Investors are loading up on Hong Kong small cap stocks for the first time in years as compelling valuations and earnings growth upside have them hoping the undersized counters can deliver outsized returns.
The MSCI Hong Kong Small Cap Index has jumped 6.4% this year through March 21, outpacing a 3.6% gain in the MSCI World Small Cap Index during the same span. The index is still down 2.7% over the past decade following two double-digit declines in the past three years.
Small caps are often considered to be a cornerstone of modern investment portfolios thanks to Nobel laureate Eugene Fama’s work in demonstrating the segment’s long-term upside. The University of Chicago economist published empirical data showing value stocks outperformed growth ones and that within the value segment, those in the bottom 10% of market capitalization beat the broader market by an average of 0.42% per month from 1990 to 2011.
This trend has held true globally over the past five years as the world small cap index has exceeded the broader global market by 10.6%. Hong Kong tells a different story, however, as its small cap index has underperformed its corresponding broader market by 43.8% during that time.
DBS Vickers said weak fund flows and cautious earnings outlooks were previously to blame for the prolonged slump.
“But this can change in 2017 thanks to improved market sentiment,” DBS Vickers analyst Alexander Lee wrote in a February report. “Hence we believe a basket of quality small caps can outperform the market this year.”
Lee tabbed software company Kingsoft, sportswear apparel maker Li-Ning Company and car dealership operator China ZhengTong Auto Services as names to watch. He said the companies’ low valuations combined with forecasts for earnings recoveries created a compelling risk-reward opportunity for investors over the next three years.
All three stocks have racked up gains so far this year. China ZhengTong has more than doubled to HK$4.63 (59 US cents) through March 22 despite reporting that basic earnings per share dropped 20.4% last year to 22.3 fen. Meanwhile, Kingsoft has jumped 31.1% and Li-Ning is up 4.3%.
The wide gap between small caps and the broader market over the past several years has led to compelling valuation levels. The Hong Kong small cap index traded at just 13.8 times forward earnings at the end of February versus 15.7 times in the broader market and 16.6 times in the MSCI World Index.
Mainland investors in particular may relish the chance to pick up familiar small cap names at a more reasonable price than what they can find at home. The Shenzhen Stock Exchange, home to many of China’s promising hi-tech, manufacturing and retail companies, traded at an average 27 times earnings on its main board and 71 times earnings on its start-up board known as ChiNext, according to data on March 22.
A higher appetite for risk is another factor that may steer mainland investors toward Hong Kong small caps, said Louis Tse, a director of VC Brokerage.

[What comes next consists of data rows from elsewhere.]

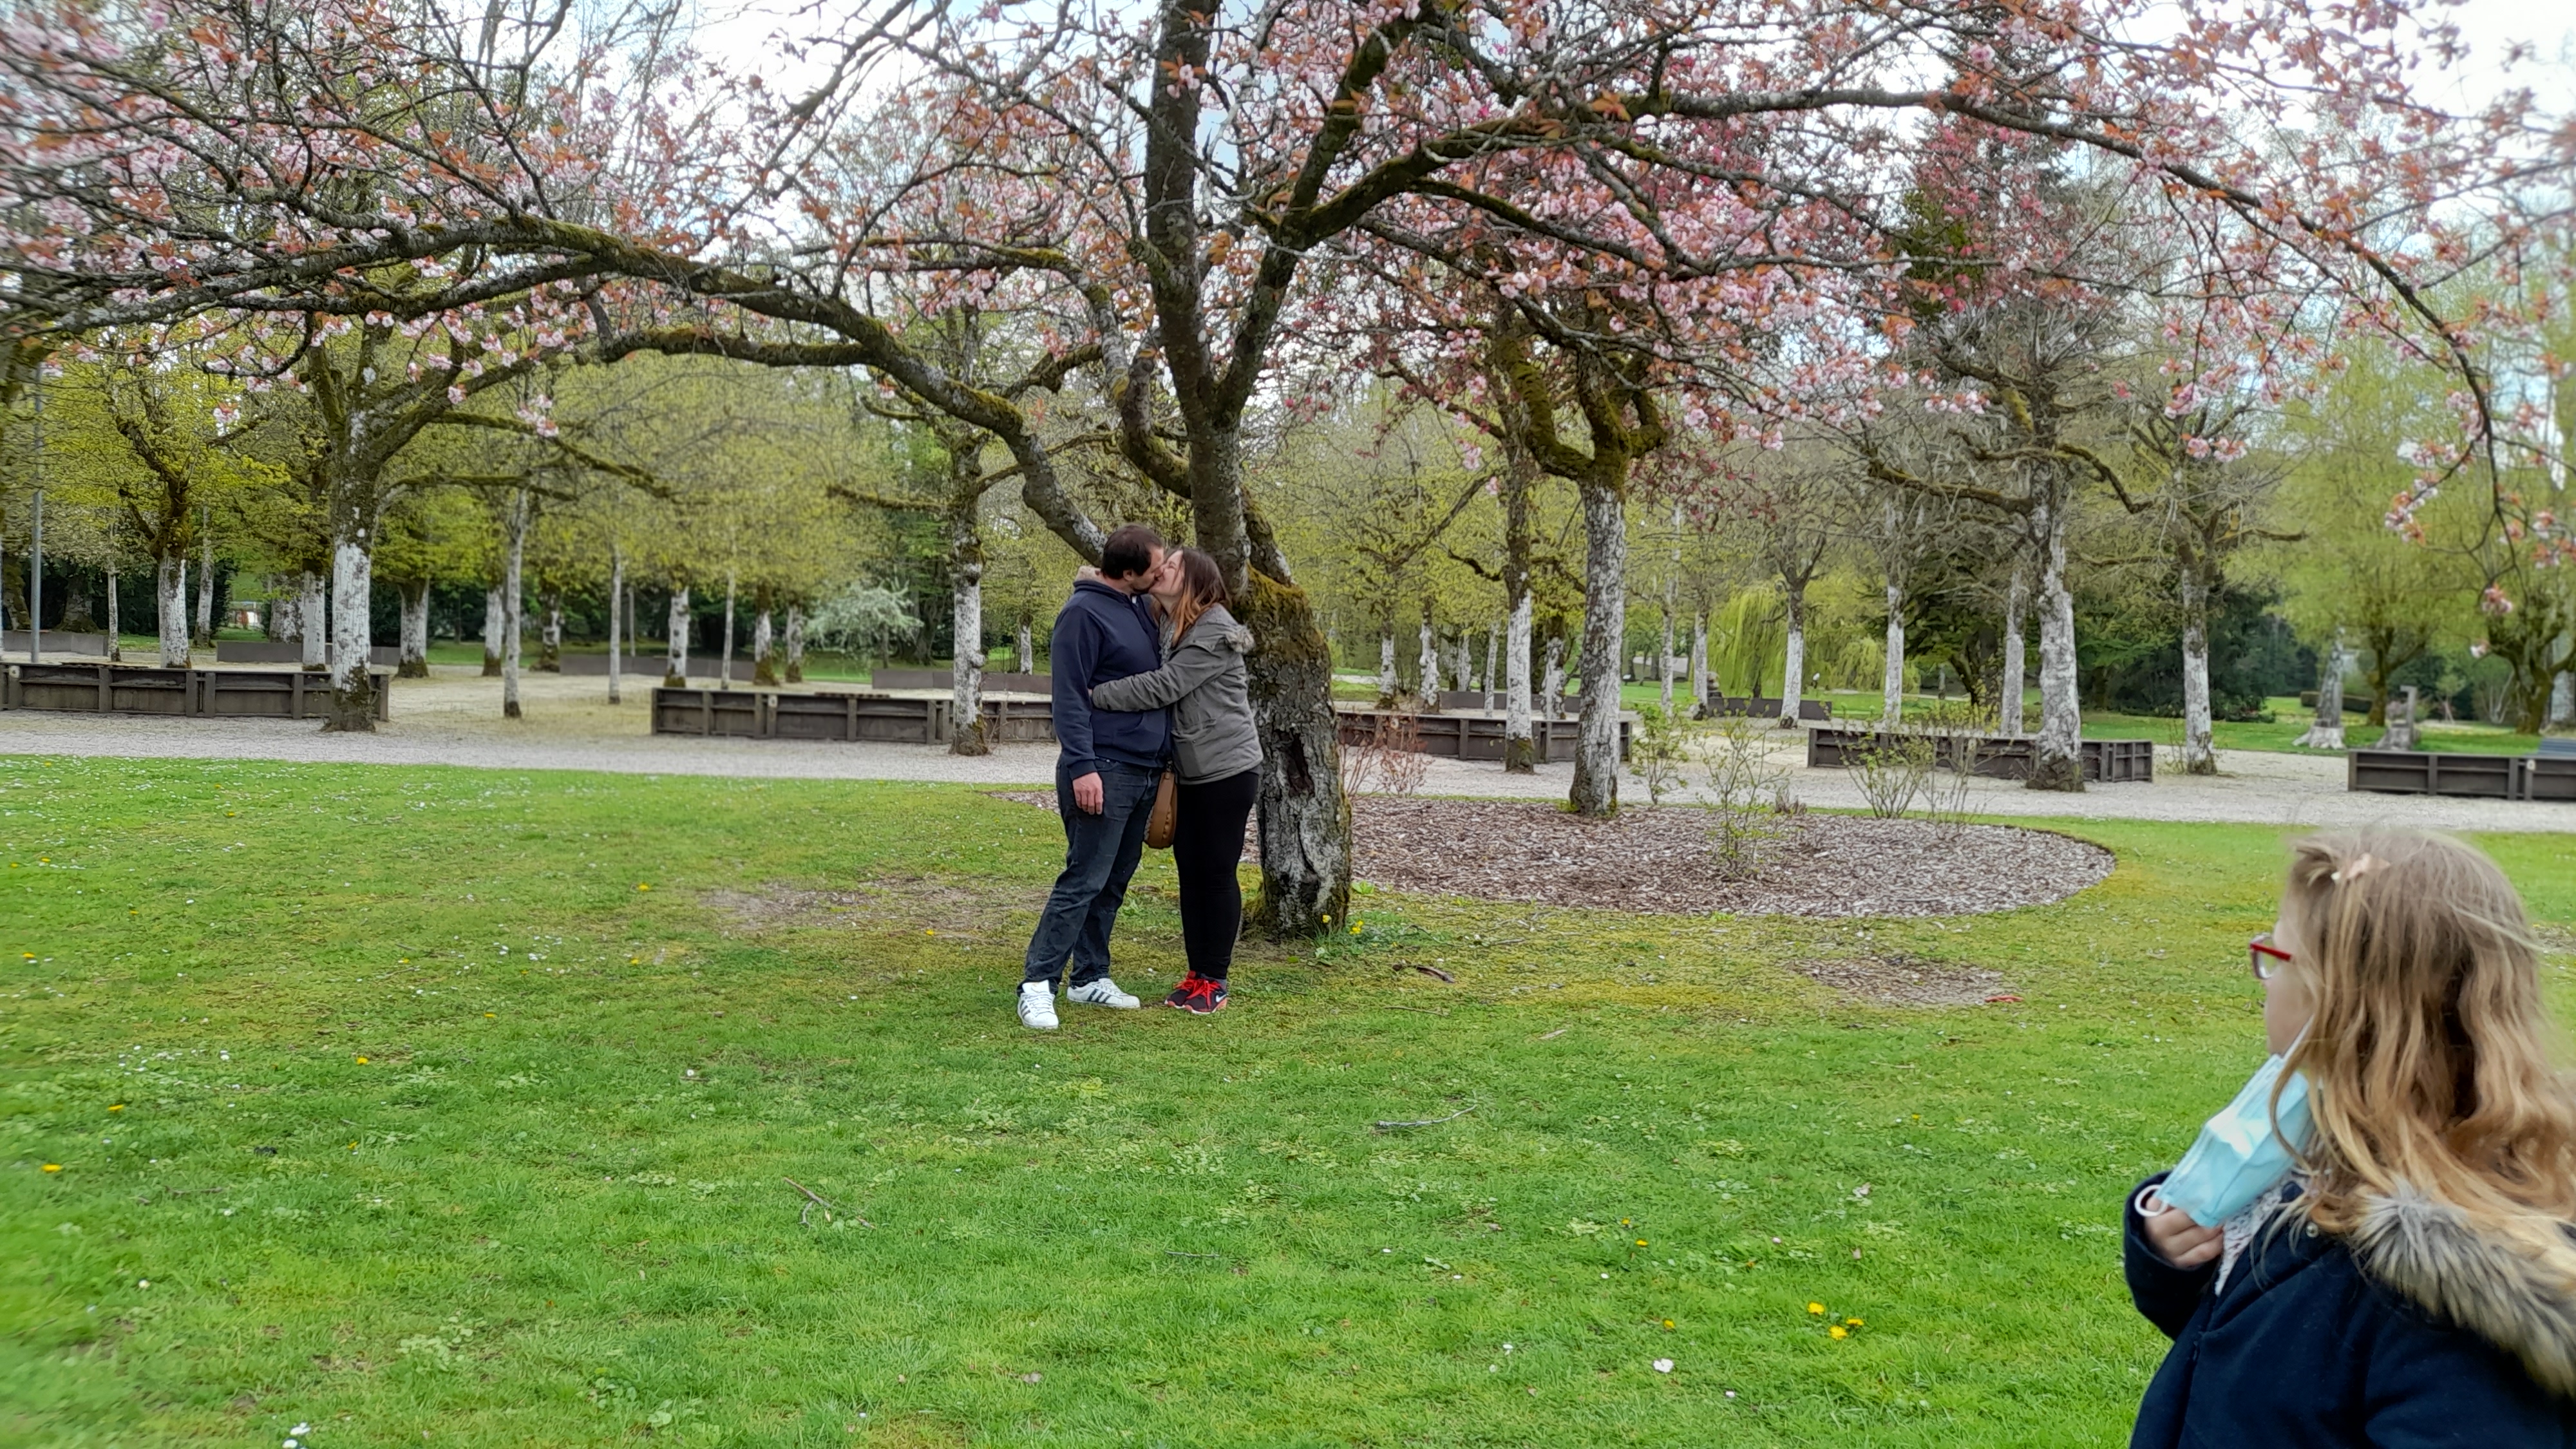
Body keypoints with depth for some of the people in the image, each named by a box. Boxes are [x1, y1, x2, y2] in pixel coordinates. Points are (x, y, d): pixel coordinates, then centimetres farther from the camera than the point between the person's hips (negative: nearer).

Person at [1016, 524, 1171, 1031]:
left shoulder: (1139, 608, 14)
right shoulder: (1084, 613, -12)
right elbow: (1070, 697, -17)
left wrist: (1165, 757, 21)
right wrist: (1082, 766, -24)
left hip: (1144, 772, 9)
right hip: (1105, 771, -9)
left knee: (1114, 883, 13)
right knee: (1083, 881, -10)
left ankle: (1090, 976, 21)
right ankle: (1038, 984, -6)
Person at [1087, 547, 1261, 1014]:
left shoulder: (1214, 631, -17)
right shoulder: (1165, 626, 10)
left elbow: (1163, 687, -25)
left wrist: (1091, 695, -25)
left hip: (1228, 771, -8)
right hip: (1189, 774, 8)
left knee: (1218, 874, 0)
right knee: (1190, 873, 10)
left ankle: (1214, 980, 9)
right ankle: (1196, 974, 19)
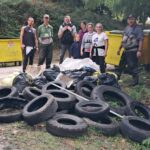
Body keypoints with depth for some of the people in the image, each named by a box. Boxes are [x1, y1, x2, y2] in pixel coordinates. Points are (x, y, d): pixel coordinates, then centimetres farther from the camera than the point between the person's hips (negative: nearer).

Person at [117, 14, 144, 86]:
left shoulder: (138, 28, -9)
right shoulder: (127, 28, 14)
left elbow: (141, 40, -15)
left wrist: (139, 51, -22)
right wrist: (120, 48, 22)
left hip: (133, 51, -7)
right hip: (126, 50, 7)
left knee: (132, 66, -5)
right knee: (121, 64, 16)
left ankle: (135, 80, 8)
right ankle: (117, 77, 30)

“For those retail investors, they have gambling in their blood,” Tse said. “They don’t want to go to large caps because they think, why should they pay so much for those stocks [when] it won’t get them big enough returns.”
Net buying from across the border via the Shanghai and Shenzhen Connect southbound jumped 89.9% in February from the previous month to a combined HK$36.6 billion. The trading link is becoming a significant driver in the Hong Kong market, accounting for 6.8% of total main board trading turnover in January and 8.7% in February.
Tse said that Hong Kong and overseas fund managers recognize the upside in select small cap stocks, but would remain cautious on the segment given the amount of due diligence needed to understand each company’s fundamentals.nighttime
“There are a lot of traps within these financial reports that are produced by some of these small cap companies,” he said. “If fund managers put their client’s money on blue chips or balancing strategies, that will enable them to sleep better during the nighttime.”
The Hong Kong small-cap index includes 87 companies with an average market capitalization of US$574 million. About one-third of the index is weighted toward the consumer discretionary sector, with names like Esprit Holdings, Television Broadcasts and Cafe de Coral among the top 10 constituents.
Financial and real estate sectors account for almost a combined 30% of the index versus around a 60% weighting in the broader market.